Koinonia Agosto-Settembre 2021


LEGGENDO LA POESIA DI EUGENIO MONTALE “IN LIMINE”

 

“In limine”

 

Godi se il vento ch’entra nel pomario

vi rimena l’ondata della vita:

qui dove affonda un morto

viluppo di memorie,

orto non era, ma reliquario.

 

Il frullo che tu senti non è un volo,

ma il commuoversi dell’eterno grembo;

vedi che si trasforma questo lembo

di terra solitario in un crogiuolo.

 

Un rovello è di qua dall’erto muro.

Se procedi t’imbatti

tu forse nel fantasma che ti salva:

si compongono qui le storie, gli atti

scancellati pel giuoco del futuro.

 

Cerca una maglia rotta nella rete

che ci stringe, tu balza fuori, fuggi!

Va, per te l’ho pregato, – ora la sete

mi sarà lieve, meno acre la ruggine…

 

Eugenio Montale

Ossi di seppia

 

 

Parafrasi

 

Se il vento che entra nel frutteto vi porta sensazioni vive (odori, suoni, frescura), tu godine. Qui si era (imperfetto: il processo di spegnimento dura da tempo) impantanato un intreccio di morte memorie, non un orto (da oriri = nascere, luogo dove si coltiva), ma reliquario (custodia di cimeli, lasciati a testimonianza di eventi che non esistono più).
-------------------------
** CONSEGNA DEL COMPITO **
Prosegui il commento alla poesia “In limine” di Montale riportato sopra, a partire dalla sua ultima frase.
-------------------------
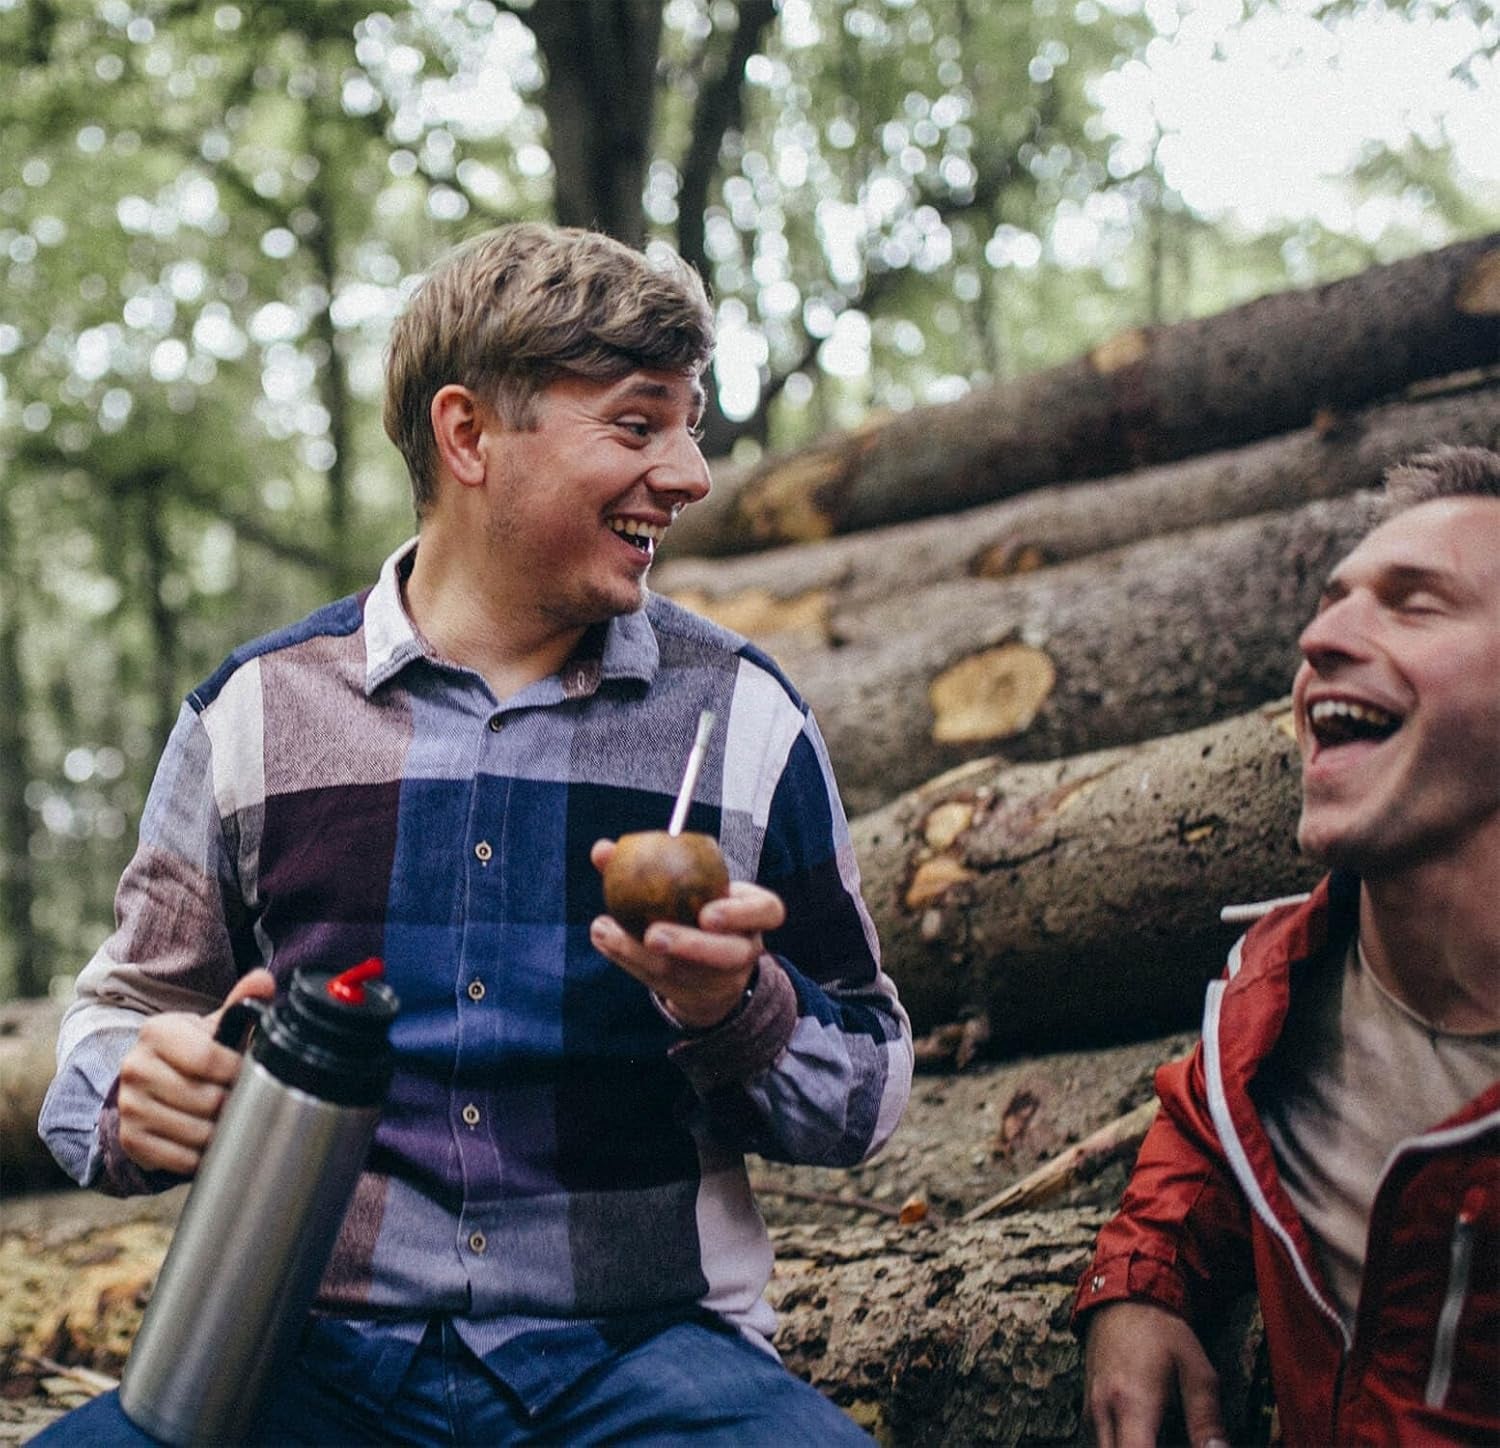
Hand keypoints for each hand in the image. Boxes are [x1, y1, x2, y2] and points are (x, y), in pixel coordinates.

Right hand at [116, 969, 275, 1174]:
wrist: (153, 1085)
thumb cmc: (194, 1052)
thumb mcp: (213, 1027)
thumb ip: (241, 1003)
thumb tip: (264, 981)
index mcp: (157, 1033)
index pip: (208, 1058)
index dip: (237, 1071)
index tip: (249, 1073)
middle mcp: (135, 1068)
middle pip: (206, 1099)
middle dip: (233, 1103)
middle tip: (243, 1101)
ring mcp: (130, 1106)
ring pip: (196, 1132)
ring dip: (221, 1131)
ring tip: (230, 1120)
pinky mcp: (131, 1140)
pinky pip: (181, 1158)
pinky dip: (203, 1155)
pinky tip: (209, 1141)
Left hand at [589, 838, 784, 1029]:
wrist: (708, 960)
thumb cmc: (697, 904)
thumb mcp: (691, 882)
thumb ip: (649, 861)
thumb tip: (602, 849)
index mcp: (753, 913)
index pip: (767, 911)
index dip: (742, 914)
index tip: (707, 914)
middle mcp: (744, 948)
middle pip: (729, 954)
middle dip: (691, 946)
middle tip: (653, 934)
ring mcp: (722, 978)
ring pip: (689, 976)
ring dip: (645, 957)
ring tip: (610, 934)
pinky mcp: (695, 997)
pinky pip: (663, 985)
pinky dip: (629, 960)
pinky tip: (605, 939)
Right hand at [1083, 1301, 1227, 1447]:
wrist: (1123, 1294)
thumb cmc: (1162, 1330)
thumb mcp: (1196, 1369)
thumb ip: (1207, 1419)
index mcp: (1132, 1403)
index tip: (1178, 1445)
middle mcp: (1103, 1410)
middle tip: (1169, 1439)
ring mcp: (1091, 1408)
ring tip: (1159, 1435)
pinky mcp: (1088, 1404)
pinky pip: (1101, 1440)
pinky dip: (1121, 1445)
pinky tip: (1145, 1435)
-------------------------
** RISPOSTA AL COMPITO **
Il rumore di ali che senti non è dovuto ad un volo d’uccelli, ma alla commozione che prova l’eterno grembo (la potenziale fecondità della terra). Vedi come questo terreno solitario si trasforma in crogiolo (recipiente usato per fondere e plasmare metalli).

 

All’interno dell’alto muro c’è solo un rovello (pensiero ossessivo, angustia, inquietudine). A questo sono ridotti gli eventi che il tempo ha cancellato. Se vai avanti, potresti imbatterti in un’apparizione salvifica: le testimonianze che questo luogo conserva potrebbero ricomporsi grazie all’imprevedibile produttività del tempo che viene.

 

Cerca (qui il Poeta si rivolge forse alla donna amata, forse a se stesso) una maglia rotta nella rete, una possibile via di fuga. Ho pregato perché tu riuscissi a fuggire: la tua fuga renderebbe meno pesante la mia reclusione.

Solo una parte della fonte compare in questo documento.